In this light, I like what entomologist Jeffrey Lockwood, who calls himself a spiritual scientist, has said about his area of expertise, grasshoppers. In his book Grasshopper Dreaming, he asked, “What is good a grasshopper good for?” He answered, “Its presence is of no significance—an ultimate zero. Its value is in being a grasshopper, nothing more. The grasshopper just is. And that is enough.”

Women’s Rights/Animal Rights

Peter Singer has helped to revive a doubly ironic line of argument against animal suffering,, as told in Singer’s book Animal Liberation:

“Animal Liberation may sound more like a parody of other liberation movements than a serious objective.
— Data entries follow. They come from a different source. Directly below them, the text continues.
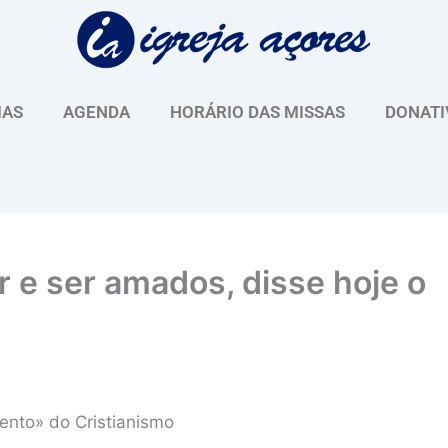
IAS
AGENDA
HORÁRIO DAS MISSAS
DONATI
 e ser amados, disse hoje o
nto» do Cristianismo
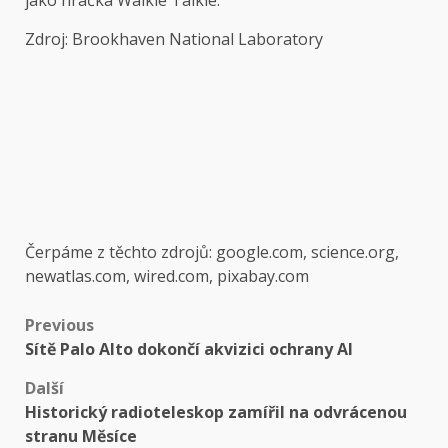
Zdroj: Brookhaven National Laboratory
Čerpáme z těchto zdrojů: google.com, science.org,
newatlas.com, wired.com, pixabay.com
Post
Previous
Sítě Palo Alto dokončí akvizici ochrany AI
navigation
Další
Historický radioteleskop zamířil na odvrácenou
stranu Měsíce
The ideal of ‘The Rights of Animals’ actually was once used to parody the case for women’s rights. When Mary Wollstonecraft, a forerunner of today’s feminists, published her Vindication of the Rights of Woman in 1792, her views were widely regarded as absurd, and before long an anonymous publication appeared entitled A Vindication of the Rights of Brutes. The author of the satirical work (now known to be Thomas Taylor, a distinguished Cambridge philosopher) tried to refute Mary Wollstonecraft’s arguments by showing that they could be carried one stage further. If the argument for equality was sound when applied to women, why should it not be applied to dogs, cats, and horses? The reasoning seemed to hold for these ‘brutes’ too; yet to hold that brutes had rights was manifestly absurd. Therefore the reasonings by which this exclusion had been reached must be unsound, and if unsound when applied to brutes, it must also be unsound when applied to women, since the very same arguments had been used in each.”

So, the implication is clear. What now holds for women, long denied rights, might one day hold for animals.
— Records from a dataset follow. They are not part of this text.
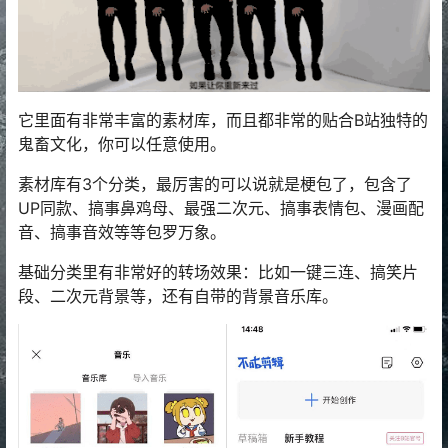
它里面有非常丰富的素材库，而且都非常的贴合B站独特的
鬼畜文化，你可以任意使用。
素材库有3个分类，最厉害的可以说就是梗包了，包含了
UP同款、搞事鼻鸡母、最强二次元、搞事表情包、漫画配
音、搞事音效等等包罗万象。
基础分类里有非常好的转场效果：比如一键三连、搞笑片
段、二次元背景等，还有自带的背景音乐库。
Contemporary Science and a New Appreciation of Animals

The antique, judgmental term brute, rather than animal, is slowly being eroded by science’s careful consideration of genetics and behavior. Which is to say, that distinctions between human beings and all other animals are gradually eroding. Obviously, the most startling advancements relate to evolution, genetics, and the preponderant percentage of DNA we share, converging on common ancestors.
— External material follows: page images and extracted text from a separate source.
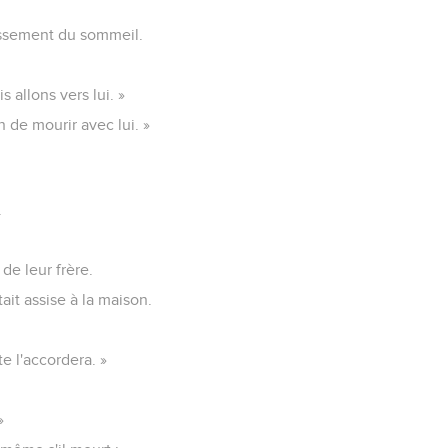
upissement du sommeil.
 allons vers lui. »
n de mourir avec lui. »
.
de leur frère.
ait assise à la maison.
e l'accordera. »
»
Perhaps easier to appreciate because it involves human traits we’ve long extolled as unique are such attributes as tool making and using, emotions of love and grief, and language. Tuesday’s NY Times Science section offered an article about a Border Collie that can identify and fetch over a thousand named objects—an astonishingly large, and as the article explains, nuanced vocabulary. The Times article recommends a February Nova PBS program on animal intelligence in which Chaser, the Border Collie will star. Two aspects of the dog’s training fascinated me: 1) that the dog’s learning of language can shed light on how children learn; and 2) the psychologist who trained Chaser is now trying to teach it rudimentary grammar, toward the goal of enhanced communication between human beings and animals.

PC Speak and Consciousness Raising

I conclude with a recommendation that might change your consciousness/understanding of creatures other than human. It’s a simple step and a matter of language. If you “own” a dog or cat or perhaps another animal species, don’t call that creature your pet. Rather, call the creature a companion animal. I know this smacks of political correct talk/think. But the upside of PC language far outweighs the downside. And it is attitude altering/consciousness raising, relative to the mutual relationship between human and animal not to perceive yourself as owner or master, that is to live with a companion animal rather than own a pet.

In this regard, it’s a good ethical exercise to consider the standard distinctions we apply to animals from the traditional human perspective: wildlife, game, domestic, livestock, service animal, companion, pet.

To conclude these remarks, I looked through my collection of quotes about animals in my Skinner House collection titled In Praise of Animals. I settled on a quotation by Mechtild of Magdelburg, a medieval mystic. “The truly wise person kneels at the feet of all creatures and is not afraid to endure the mockery of others.”